Institute of Zoology, Zoological Society of London, London, NW1 4RY, UK.
Mol Ecol Resour. 2017 Sep;17(5):981-990. doi: 10.1111/1755-0998.12650. Epub 2017 Feb 7.
The computer program Structure implements a Bayesian method, based on a population genetics model, to assign individuals to their source populations using genetic marker data. It is widely applied in the fields of ecology, evolutionary biology, human genetics and conservation biology for detecting hidden genetic structures, inferring the most likely number of populations (K), assigning individuals to source populations and estimating admixture and migration rates. Recently, several simulation studies repeatedly concluded that the program yields erroneous inferences when samples from different populations are highly unbalanced in size. Analysing both simulated and empirical data sets, this study confirms that Structure indeed yields poor individual assignments to source populations and gives frequently incorrect estimates of K when sampling is unbalanced. However, this poor performance is mainly caused by the adoption of the default ancestry prior, which assumes all source populations contribute equally to the pooled sample of individuals. When the alternative ancestry prior, which allows for unequal representations of the source populations by the sample, is adopted, accurate individual assignments could be obtained even if sampling is highly unbalanced. The alternative prior also improves the inference of K by two estimators, albeit the improvement is not as much as that in individual assignments to populations.

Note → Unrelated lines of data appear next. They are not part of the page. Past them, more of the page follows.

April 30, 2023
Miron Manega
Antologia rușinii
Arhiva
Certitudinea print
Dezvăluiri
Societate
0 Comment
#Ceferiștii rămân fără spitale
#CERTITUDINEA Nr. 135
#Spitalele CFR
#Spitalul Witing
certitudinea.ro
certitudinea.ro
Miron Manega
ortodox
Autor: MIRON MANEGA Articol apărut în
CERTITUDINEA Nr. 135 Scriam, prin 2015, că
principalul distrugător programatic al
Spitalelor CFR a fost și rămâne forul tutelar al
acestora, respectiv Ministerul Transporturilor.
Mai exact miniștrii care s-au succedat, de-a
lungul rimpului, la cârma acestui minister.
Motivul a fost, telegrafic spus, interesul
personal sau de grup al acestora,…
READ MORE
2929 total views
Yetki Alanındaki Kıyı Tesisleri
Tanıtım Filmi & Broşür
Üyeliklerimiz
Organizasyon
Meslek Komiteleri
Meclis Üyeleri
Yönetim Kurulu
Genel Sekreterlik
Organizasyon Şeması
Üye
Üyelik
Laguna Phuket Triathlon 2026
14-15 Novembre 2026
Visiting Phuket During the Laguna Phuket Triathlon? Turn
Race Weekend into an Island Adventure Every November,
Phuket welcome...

For the difficult case of many populations and unbalanced sampling, a rarely used parameter combination of the alternative ancestry prior, an initial ALPHA value much smaller than the default and the uncorrelated allele frequency model is required for Structure to yield accurate inferences. I conclude that Structure is easy to use but is easier to misuse because of its complicated genetic model and many parameter (prior) options which may not be obvious to choose, and suggest using multiple plausible models (parameters) and K estimators in conducting comparative and exploratory Structure analysis.

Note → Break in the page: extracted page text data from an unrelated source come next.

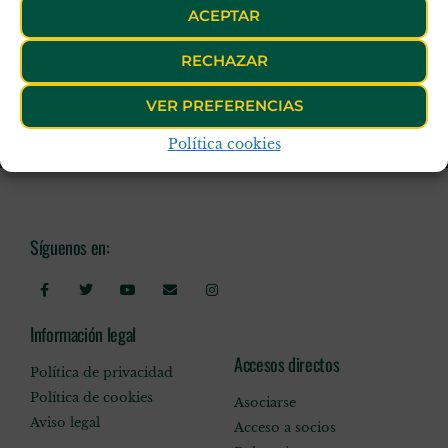
ACEPTAR
RECHAZAR
VER PREFERENCIAS
Política cookies
Síguenos en:
Información legal
Accesos directos
Política de privacidad
Política de cookies
Asociarse
Aviso legal
Acceso a socios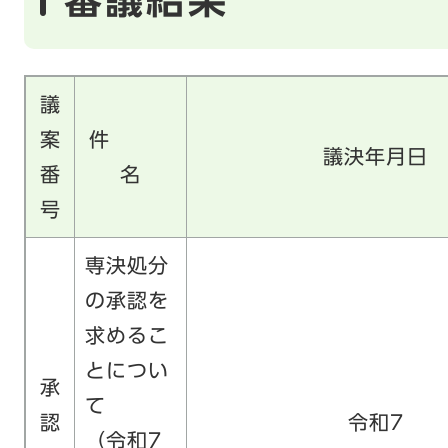
議
案
件
議決年月日
番
名
号
専決処分
の承認を
求めるこ
とについ
承
て
認
令和7
（令和7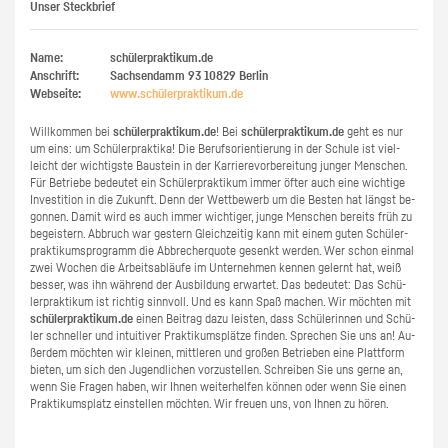
Unser Steckbrief
Name:
schülerpraktikum.de
Anschrift:
Sachsendamm 93
10829
Berlin
Webseite:
www.​schüler​prak​tiku​m.​de
Will­kom­men bei
schü­ler­prak­ti­kum.de
! Bei
schü­ler­prak­ti­kum.de
geht es nur
um eins: um Schü­ler­prak­ti­ka! Die Be­rufs­ori­en­tie­rung in der Schu­le ist viel­
leicht der wich­tigs­te Bau­stein in der Kar­rie­re­vor­be­rei­tung jun­ger Men­schen.
Für Be­trie­be be­deu­tet ein Schü­ler­prak­ti­kum immer öfter auch eine wich­ti­ge
In­ves­ti­ti­on in die Zu­kunft. Denn der Wett­be­werb um die Bes­ten hat längst be­
gon­nen. Damit wird es auch immer wich­ti­ger, junge Men­schen be­reits früh zu
be­geis­tern. Ab­bruch war ges­tern Gleich­zei­tig kann mit einem guten Schü­ler­
prak­ti­kums­pro­gramm die Ab­bre­cher­quo­te ge­senkt wer­den. Wer schon ein­mal
zwei Wo­chen die Ar­beits­ab­läu­fe im Un­ter­neh­men ken­nen ge­lernt hat, weiß
bes­ser, was ihn wäh­rend der Aus­bil­dung er­war­tet. Das be­deu­tet: Das Schü­
ler­prak­ti­kum ist rich­tig sinn­voll. Und es kann Spaß ma­chen. Wir möch­ten mit
schü­ler­prak­ti­kum.de
einen Bei­trag dazu leis­ten, dass Schü­le­rin­nen und Schü­
ler schnel­ler und in­tui­ti­ver Prak­ti­kums­plät­ze fin­den. Spre­chen Sie uns an! Au­
ßer­dem möch­ten wir klei­nen, mitt­le­ren und gro­ßen Be­trie­ben eine Platt­form
bie­ten, um sich den Ju­gend­li­chen vor­zu­stel­len. Schrei­ben Sie uns gerne an,
wenn Sie Fra­gen haben, wir Ihnen wei­ter­hel­fen kön­nen oder wenn Sie einen
Prak­ti­kums­platz ein­stel­len möch­ten. Wir freu­en uns, von Ihnen zu hören.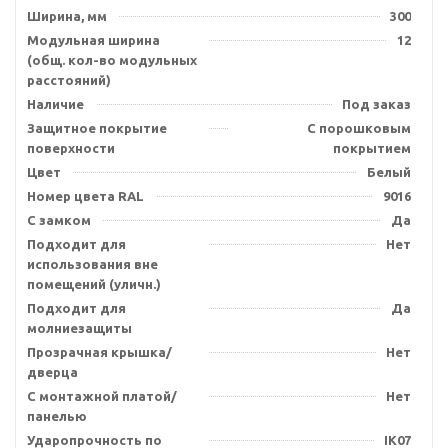
Ширина, мм
300
Модульная ширина
12
(общ. кол-во модульных
расстояний)
Наличие
Под заказ
Защитное покрытие
С порошковым
поверхности
покрытием
Цвет
Белый
Номер цвета RAL
9016
С замком
Да
Подходит для
Нет
использования вне
помещений (уличн.)
Подходит для
Да
молниезащиты
Прозрачная крышка/
Нет
дверца
С монтажной платой/
Нет
панелью
Ударопрочность по
IK07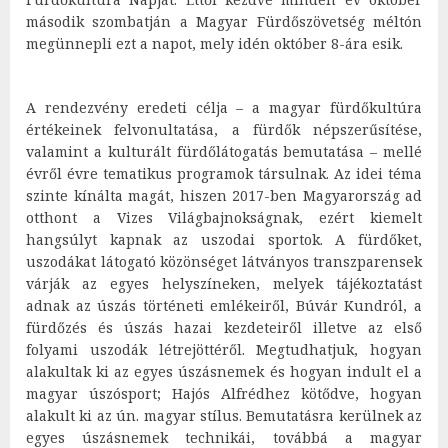
második szombatján a Magyar Fürdőszövetség méltón
megünnepli ezt a napot, mely idén október 8-ára esik.
A rendezvény eredeti célja – a magyar fürdőkultúra
értékeinek felvonultatása, a fürdők népszerűsítése,
valamint a kulturált fürdőlátogatás bemutatása – mellé
évről évre tematikus programok társulnak. Az idei téma
szinte kínálta magát, hiszen 2017-ben Magyarország ad
otthont a Vizes Világbajnokságnak, ezért kiemelt
hangsúlyt kapnak az uszodai sportok. A
fürdőket,
uszodákat látogató közönséget látványos transzparensek
várják az egyes helyszíneken, melyek tájékoztatást
adnak az úszás történeti emlékeiről, Búvár Kundról, a
fürdőzés és úszás hazai kezdeteiről illetve az első
folyami uszodák létrejöttéről. Megtudhatjuk, hogyan
alakultak ki az egyes úszásnemek és hogyan indult el a
magyar úszósport; Hajós Alfrédhez kötődve, hogyan
alakult ki az ún. magyar stílus. Bemutatásra kerülnek az
egyes úszásnemek technikái, továbbá a magyar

计算机程序 Structure 实现了一种基于群体遗传学模型的贝叶斯方法,可利用遗传标记数据将个体分配到其来源群体。它广泛应用于生态学、进化生物学、人类遗传学和保护生物学领域,用于检测隐藏的遗传结构、推断最可能的群体数量 (K)、将个体分配到来源群体以及估计混合和迁移率。最近,几项模拟研究反复得出结论,当来自不同群体的样本在大小上高度不平衡时,该程序会产生错误的推断。本研究通过分析模拟和实际数据集,证实了 Structure 确实会导致个体对来源群体的分配较差,并经常对 K 给出不正确的估计,特别是在采样不平衡时。然而,这种较差的性能主要是由于采用了默认的祖先先验,该先验假设所有来源群体都平等地为个体的混合样本做出贡献。当采用允许样本中来源群体的代表性不平等的替代祖先先验时,即使采样高度不平衡,也可以获得准确的个体分配。替代先验还通过两个估计器改进了 K 的推断,尽管改进程度不如对种群的个体分配。对于许多群体和采样不平衡的困难情况,需要采用替代祖先先验的一个很少使用的参数组合,即初始 ALPHA 值远小于默认值和非相关等位基因频率模型,才能使 Structure 产生准确的推断。我得出的结论是,Structure 易于使用,但由于其复杂的遗传模型和许多参数(先验)选项,可能不太容易选择,因此更容易被滥用,并建议在进行比较和探索性 Structure 分析时使用多个合理的模型(参数)和 K 估计器。